The packaging says to use this product only as directed by your veterinarian. It’s a powdered probiotic that comes in pre-measured packets that are sprinkled and mixed into your dog’s food. FortiFlora is made in the USA and is a well-known, bestselling, digestive remedy for dogs. Many owners have highly rated this product, but it can be a little expensive compared to alternatives.
#4 Dr. Mercola
Dr. Mercola’s Complete Probiotics for Pets can be used to promote proper gut flora, a healthy immune system, and a healthy intestinal tract in dogs as well as cats. This probiotic powder is made in the USA and contains 14 strains of bacteria.
Each scoop of this probiotic contains 38 billion CFU bacteria that remove harmful toxins and improve digestion, while also aiding in the production of B vitamins, folic acid, biotin, and vitamin K. This formula improves dogs’ digestive health by helping their bodies break down and absorb nutrients from fats, carbs, and proteins.
Owners looking to use this product for daily maintenance should give their pet one portion of the powder mixed in with their food, once a day. The proper portion is measured based on your pet’s weight, from ½ a scoop for cats who are 2+ lbs. to 3 scoops for dogs who are 80+ lbs. This highly rated probiotic is backed by 20 years of experience making premium supplements.
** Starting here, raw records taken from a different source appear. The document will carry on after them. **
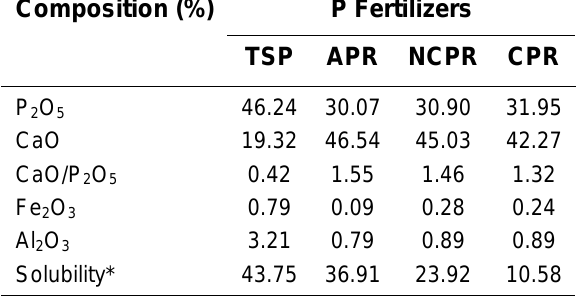
Chemical Properties of the P Fertilizers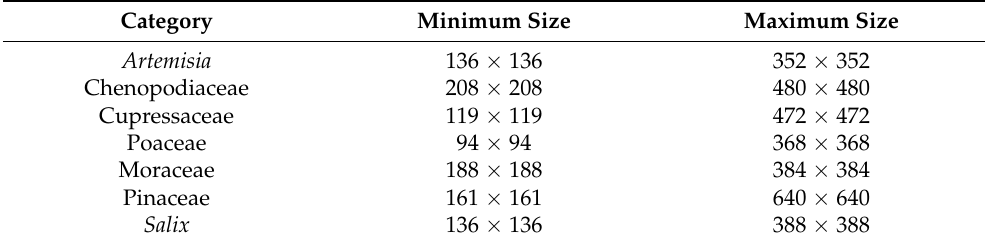
Table 3. The resolution ranges of the categories in the dataset after the deblurring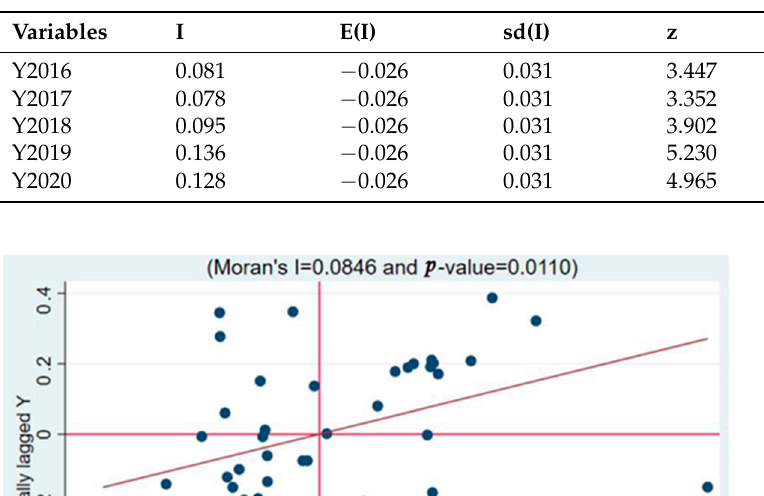
Table 12. Moran test results.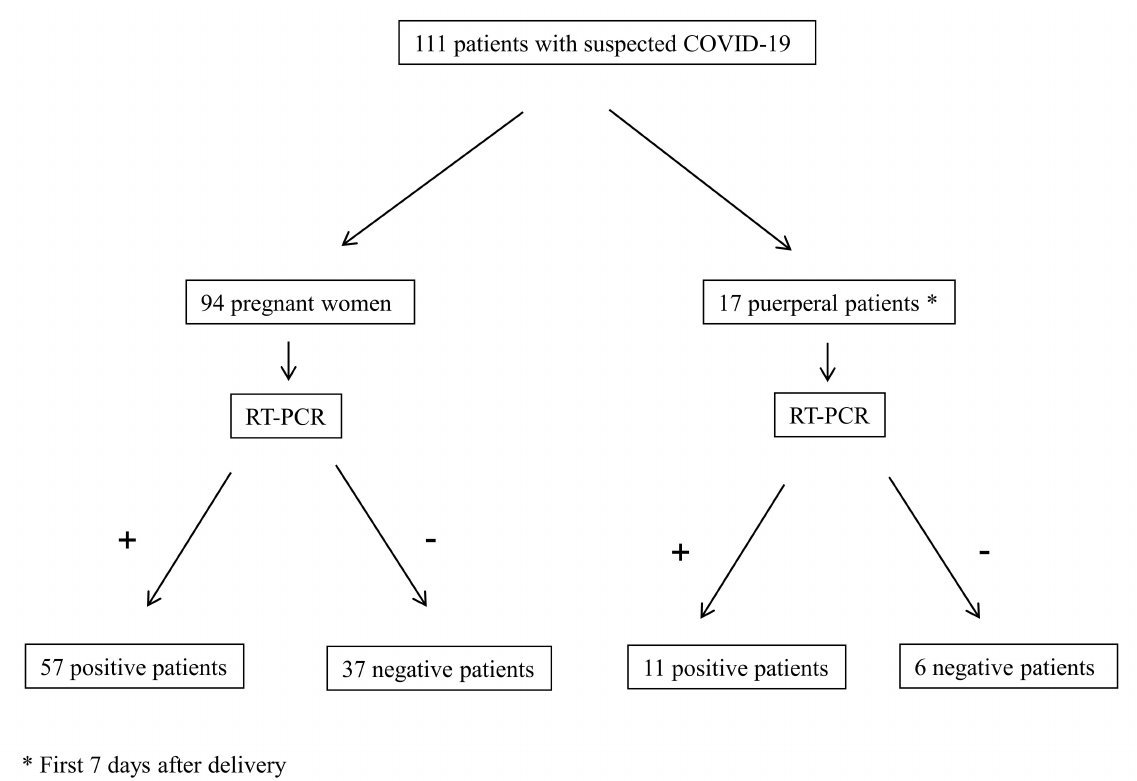
Figure 1. Flowchart of the patients included. COVID-19: coronavirus disease 2019, RT-PCR: reverse transcription polymerase chain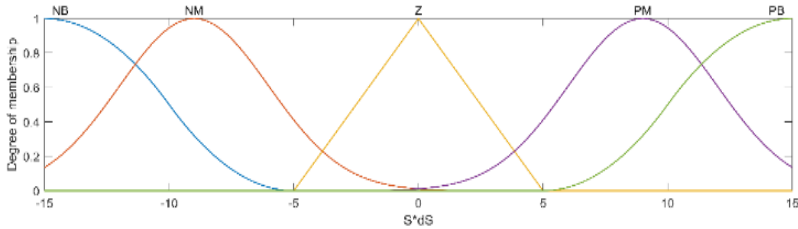
Figure 10. Fuzzy control input.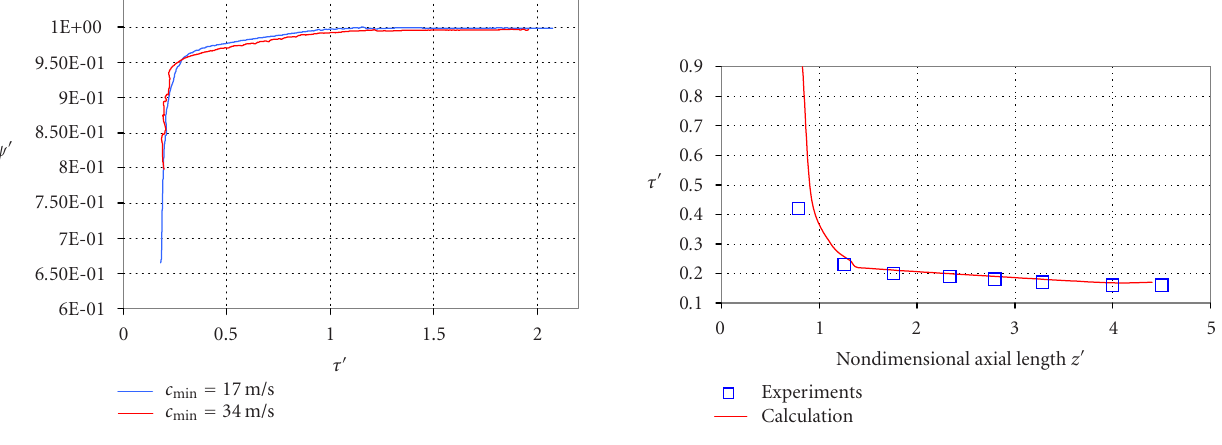
Figure 11: Evolution of the pressure measured by the taps located near the shroud.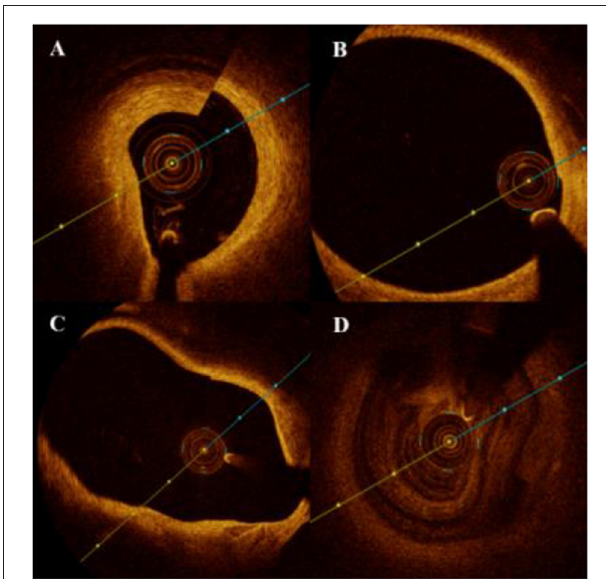
FIGURE 1 | Artifacts of optic coherence tomography for the detection of intracranial atherosclerotic stenosis (ICAS). (A) Rotational artifact appears as an apparent misalignment of the luminal border due to rapid axial rotation of the imaging catheter during pullback. (B) Decentration artifact appears as the distortion and/or invisible part of image because of the eccentric position of frequency-domain optical coherence tomography (FD-OCT) catheter. (C) Caliber artifact was defined as the integrity loss of the whole lumen due to the large diameter of the vessel, and (D) blood-flow artifact was defined as light dissipation caused by the residual blood due to inadequate replacement.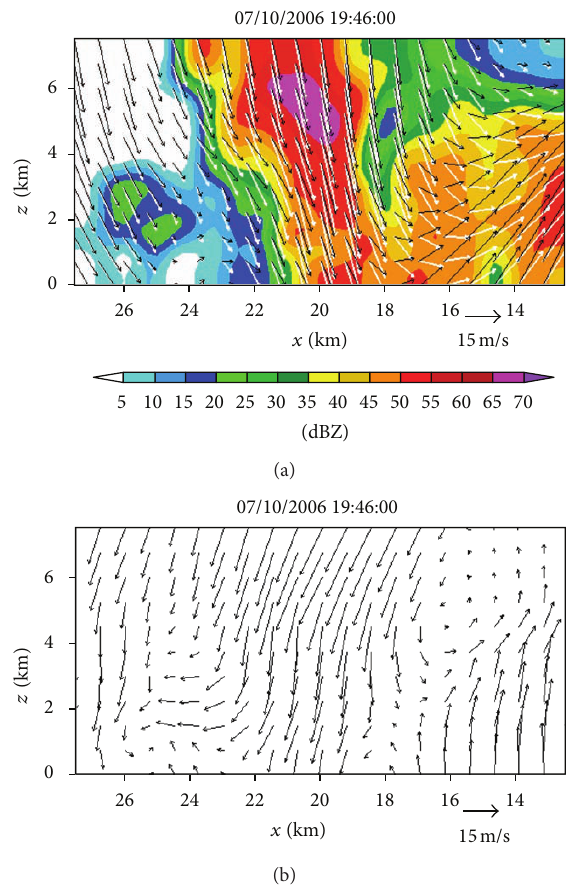
Figure 11: (a) As in Figure 6(c) but the retrieved (𝑢 𝑚2 , 𝑤 𝑎 𝑚 ) field is from the second step of Expt-5min (around 19 :46 :00 UTC). (b) The difference field obtained by subtracting the (𝑢 𝑚2 , 𝑤 𝑎 𝑚 ) field in Figure 6(c) from that in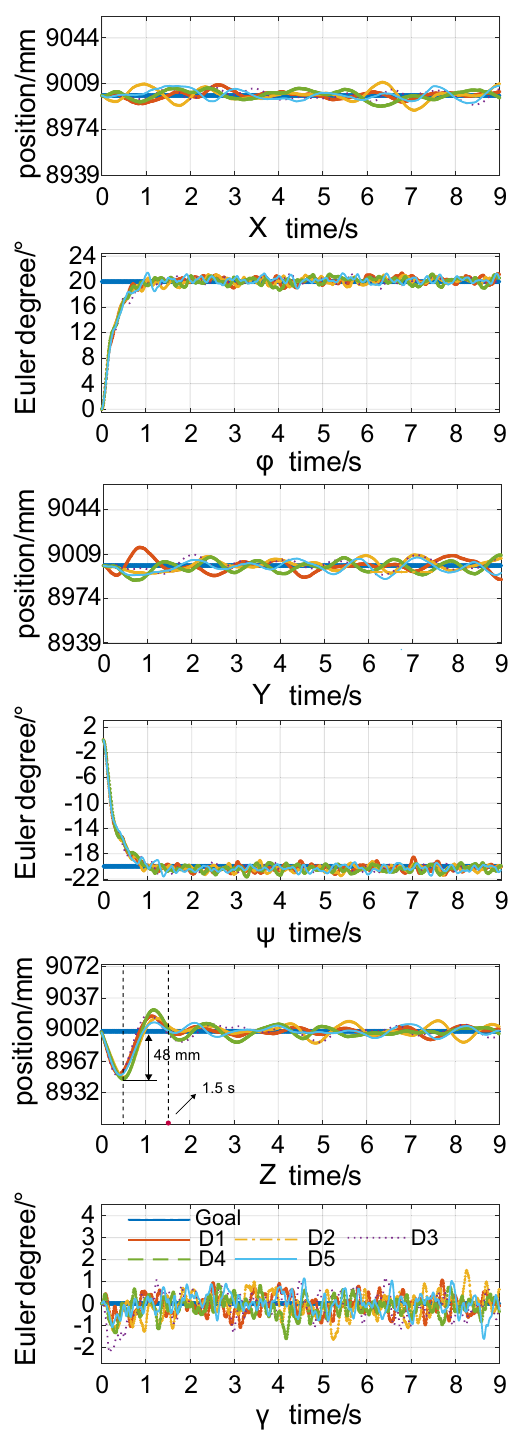
Figure 5. Response curves for tilt hovering control at different disturbance levels ( D 1 = D 0, D 2 = 2 D 0, D 3 = 3 D 0, D 4 = 4 D 0, D 5 = 5 D 0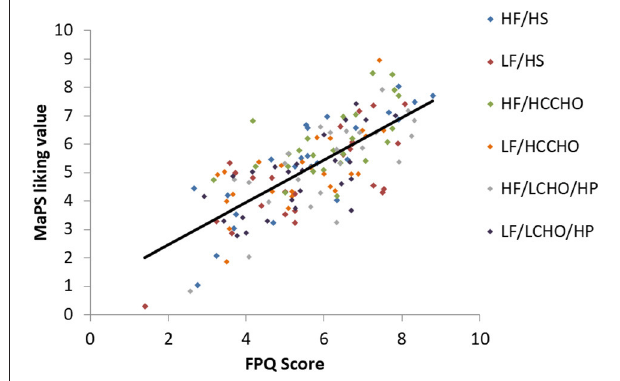
TABLE 3 | Means and standard deviation of image ratings collapsed into carbohydrate categories.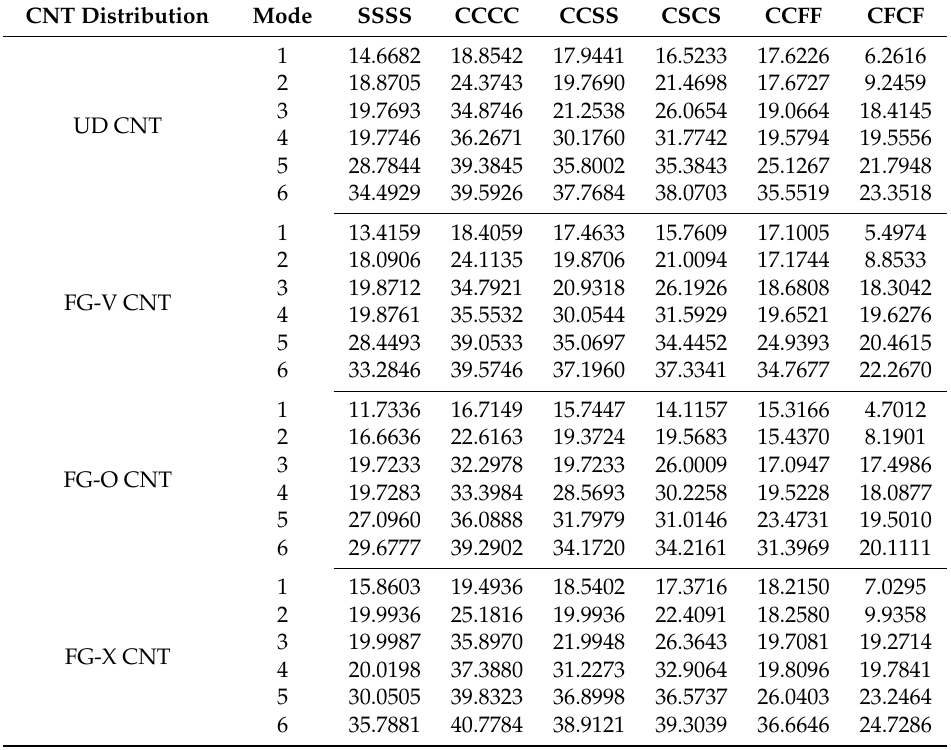
(cid:0) = 0.14, a / h = 10 (cid:1) V ∗ CNT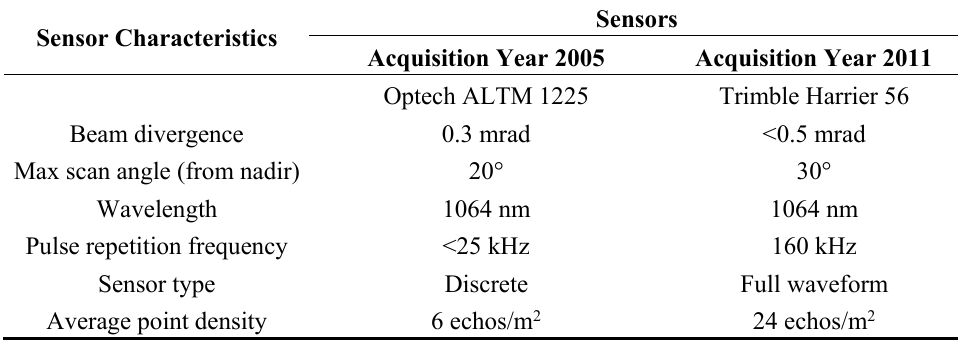
Table 1. Summary of sensor characteristics of the applied ALS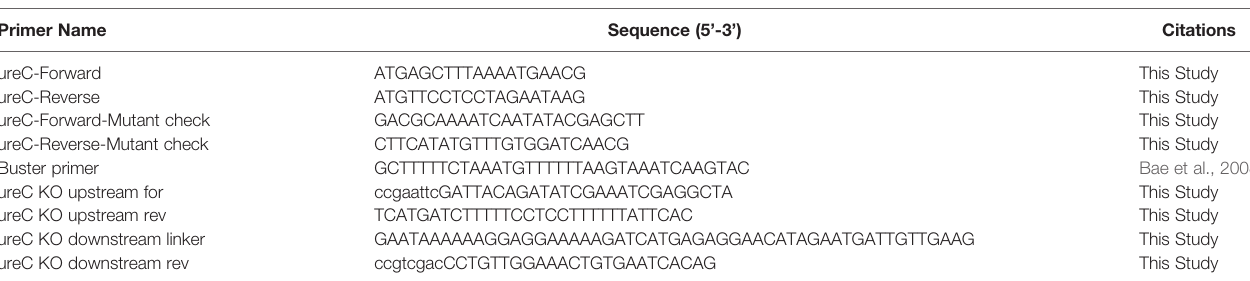
TABLE 2 | Primers used in this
#5 VetriScience Labratories
VetriScience Labratories has created a Mega Probiotic product for cats and dogs in capsule form. This veterinary approved supplement is a non-dairy formula produced by an all-natural source of microorganisms. Each capsule is guaranteed to contain 5 billion microorganisms with 8 different strains of bacteria.
Since it’s in capsule form, owners can choose to open the capsule and sprinkle the content in their dog’s food or hide the capsule in a treat for their dog to eat. Owners whose dogs suffer from stress-related health problems, food sensitivity, allergies, or regular digestive upset (like flatulence, diarrhea, and constipation) can benefit from this prebiotic supplement.
Other benefits of this probiotic include fresh breath, healthy skin and coat, and neurological support. The feeding directions for dogs are one capsule per day for those who are under 40 lbs., and two capsules per day for dogs over 40 lbs. (preferably after a meal). The label says to store this product in a cool, dry place at a temperature that isn’t higher than 70 degrees.
Dog Probiotics - Yay or Nay?
Probiotics are becoming increasingly popular with dog owners as people realise that these bacteria can have similar benefits to animals as they do to humans. If you’re thinking about supplementing your dog’s diet with probiotics or using them to help treat digestive issues, you should know that early studies and evidence from vets and owners shows that probiotics can be effective.
However, owners should understand probiotics before giving them to their dogs. It’s important to know what to look for and what to avoid because probiotics aren’t regulated by the FDA. Some studies have shown that products for animals, like kibble that’s fortified with probiotics, may make claims that are false or misleading. Some of the best options for dogs are powder and capsule probiotic supplements.
What probiotic supplements do you add to your dog’s food? Have you tried any of these or would you recommend others?